[What you have to do]
Look below for the line that contains "index mcp: (49, 169)", then quote it and all the lines after it, exactly, with the pictures left out.

[Stored dataset items]

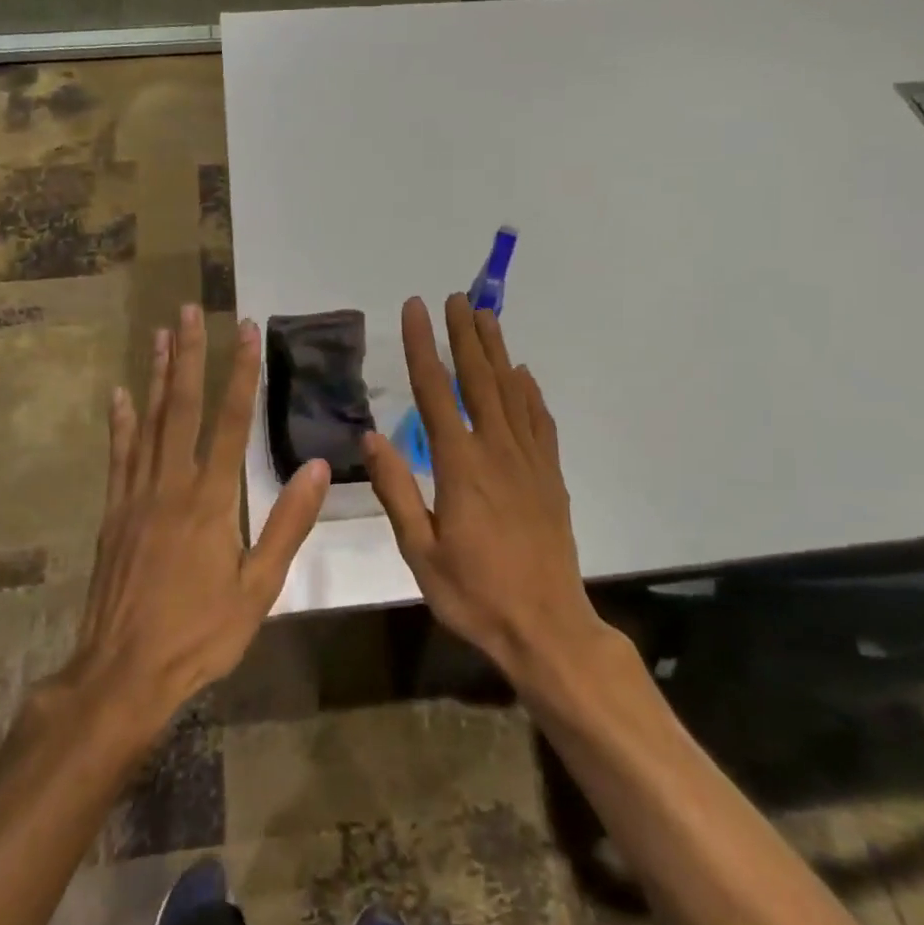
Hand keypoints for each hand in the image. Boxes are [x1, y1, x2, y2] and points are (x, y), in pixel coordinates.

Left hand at [71, 304, 329, 721]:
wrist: (123, 673)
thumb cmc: (200, 634)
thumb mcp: (259, 587)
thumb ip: (287, 524)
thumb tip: (317, 467)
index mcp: (212, 501)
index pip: (231, 422)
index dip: (241, 374)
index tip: (246, 332)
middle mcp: (172, 486)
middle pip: (183, 408)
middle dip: (191, 356)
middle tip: (190, 310)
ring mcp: (136, 497)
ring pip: (149, 423)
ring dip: (158, 376)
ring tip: (162, 334)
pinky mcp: (113, 514)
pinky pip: (119, 457)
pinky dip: (121, 423)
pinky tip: (121, 395)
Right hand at [363, 295, 607, 686]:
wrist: (546, 627)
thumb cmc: (474, 594)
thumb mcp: (420, 551)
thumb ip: (397, 490)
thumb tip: (372, 435)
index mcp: (460, 466)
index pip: (435, 392)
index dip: (423, 347)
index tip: (416, 308)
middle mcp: (497, 451)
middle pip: (479, 380)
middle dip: (465, 335)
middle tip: (457, 297)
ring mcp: (530, 461)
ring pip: (512, 392)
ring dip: (497, 352)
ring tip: (487, 317)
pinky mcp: (550, 476)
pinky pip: (540, 422)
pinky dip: (530, 392)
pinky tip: (524, 375)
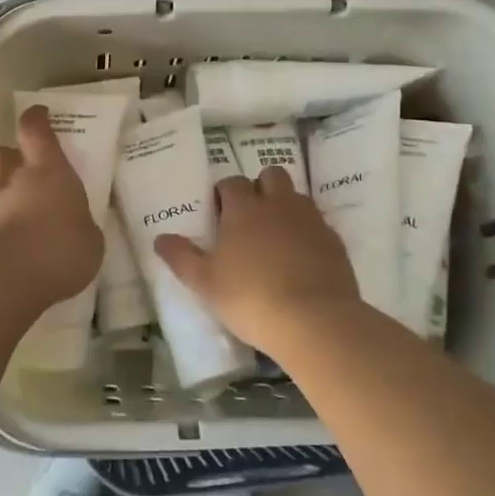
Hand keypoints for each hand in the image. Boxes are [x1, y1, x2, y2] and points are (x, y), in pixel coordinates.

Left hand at [0, 104, 102, 309]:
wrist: (9, 278)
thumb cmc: (61, 246)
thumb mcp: (90, 238)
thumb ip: (82, 226)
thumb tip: (78, 227)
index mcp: (49, 169)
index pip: (35, 130)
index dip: (36, 119)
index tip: (39, 114)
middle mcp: (16, 179)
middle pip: (4, 154)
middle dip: (13, 156)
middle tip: (27, 167)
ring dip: (4, 192)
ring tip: (21, 209)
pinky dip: (0, 225)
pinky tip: (15, 242)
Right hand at [154, 167, 360, 349]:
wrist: (315, 320)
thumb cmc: (250, 297)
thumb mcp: (205, 282)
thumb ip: (181, 257)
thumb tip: (160, 237)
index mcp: (244, 208)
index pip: (231, 182)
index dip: (224, 194)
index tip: (219, 214)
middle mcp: (278, 203)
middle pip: (270, 175)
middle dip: (260, 187)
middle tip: (250, 218)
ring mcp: (310, 219)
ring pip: (296, 196)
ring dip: (285, 206)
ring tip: (276, 237)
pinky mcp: (334, 240)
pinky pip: (318, 224)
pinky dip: (307, 232)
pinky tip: (301, 258)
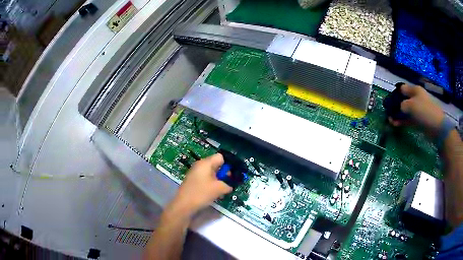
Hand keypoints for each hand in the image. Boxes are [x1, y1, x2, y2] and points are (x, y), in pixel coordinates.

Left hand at [170, 153, 231, 216]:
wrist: (183, 205)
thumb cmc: (201, 193)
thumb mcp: (219, 189)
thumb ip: (228, 185)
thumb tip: (230, 186)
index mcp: (205, 163)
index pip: (221, 157)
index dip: (229, 165)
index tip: (233, 175)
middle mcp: (200, 166)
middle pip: (216, 165)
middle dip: (224, 174)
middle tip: (229, 184)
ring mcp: (195, 173)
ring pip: (211, 174)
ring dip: (218, 181)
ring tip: (222, 191)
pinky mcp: (193, 182)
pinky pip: (206, 180)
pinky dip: (211, 185)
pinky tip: (214, 194)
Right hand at [389, 85, 444, 135]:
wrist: (436, 126)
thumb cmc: (424, 111)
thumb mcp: (410, 105)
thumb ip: (401, 105)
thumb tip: (398, 108)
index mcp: (414, 90)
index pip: (402, 89)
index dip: (395, 94)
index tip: (388, 102)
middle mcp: (416, 98)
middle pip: (403, 100)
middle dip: (395, 106)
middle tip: (388, 113)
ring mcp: (418, 109)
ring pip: (405, 111)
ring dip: (398, 115)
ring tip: (391, 121)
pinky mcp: (419, 120)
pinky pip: (408, 119)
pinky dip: (403, 121)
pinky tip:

[Task result]
index mcp: (49, 169)
index pip: (35, 130)
index dip: (36, 119)
index tip: (39, 114)
middle mcp: (16, 179)
middle pip: (4, 154)
middle dip: (13, 156)
middle tip: (27, 167)
ring dip: (4, 192)
ring tip: (21, 209)
pinky dip: (0, 225)
pinky tip: (15, 242)
Right hand at [154, 167, 360, 349]:
wrist: (315, 320)
thumb cmc: (250, 297)
thumb mcp: (205, 282)
thumb ip: (181, 257)
thumb tip: (160, 237)
index mcp: (244, 208)
index pip: (231, 182)
index dip: (224, 194)
index tip: (219, 214)
middle mcp: (278, 203)
middle pip: (270, 175)
middle dip: (260, 187)
middle tip: (250, 218)
ring mcp: (310, 219)
ring pip: (296, 196)
ring dip: (285, 206)
ring tip: (276, 237)
pinky mcp: (334, 240)
pinky pip: (318, 224)
pinky dip: (307, 232)
pinky tip: (301, 258)
Hand keypoints for each hand in the image. Boxes are [x1, y1, x2, y2] and points are (x, y), in pixel coordinates.

Left hand at [170, 153, 231, 216]:
wrist: (183, 205)
thumb cmc: (201, 193)
thumb mcp: (219, 189)
thumb ip: (228, 185)
thumb tip: (230, 186)
index mcp: (205, 163)
index pip: (221, 157)
index dip: (229, 165)
index tip: (233, 175)
middle mcp: (200, 166)
middle pip: (216, 165)
middle dip: (224, 174)
middle tip: (229, 184)
ring mcp: (195, 173)
ring pip: (211, 174)
ring dip: (218, 181)
ring tip: (222, 191)
pinky mcp: (193, 182)
pinky pip: (206, 180)
pinky dip: (211, 185)
pinky tip: (214, 194)
Right hand at [389, 85, 444, 135]:
wrist: (436, 126)
thumb cmc: (424, 111)
thumb mcp: (410, 105)
thumb ip: (401, 105)
thumb tip: (398, 108)
index mcp: (414, 90)
index pip: (402, 89)
index dip: (395, 94)
index tip: (388, 102)
middle mcp: (416, 98)
middle pip: (403, 100)
middle dip: (395, 106)
middle tip: (388, 113)
ring mcp: (418, 109)
ring pip: (405, 111)
ring dip: (398, 115)
ring tip: (391, 121)
pinky mcp: (419, 120)
pinky pip: (408, 119)
pinky dip: (403, 121)
pinky tip:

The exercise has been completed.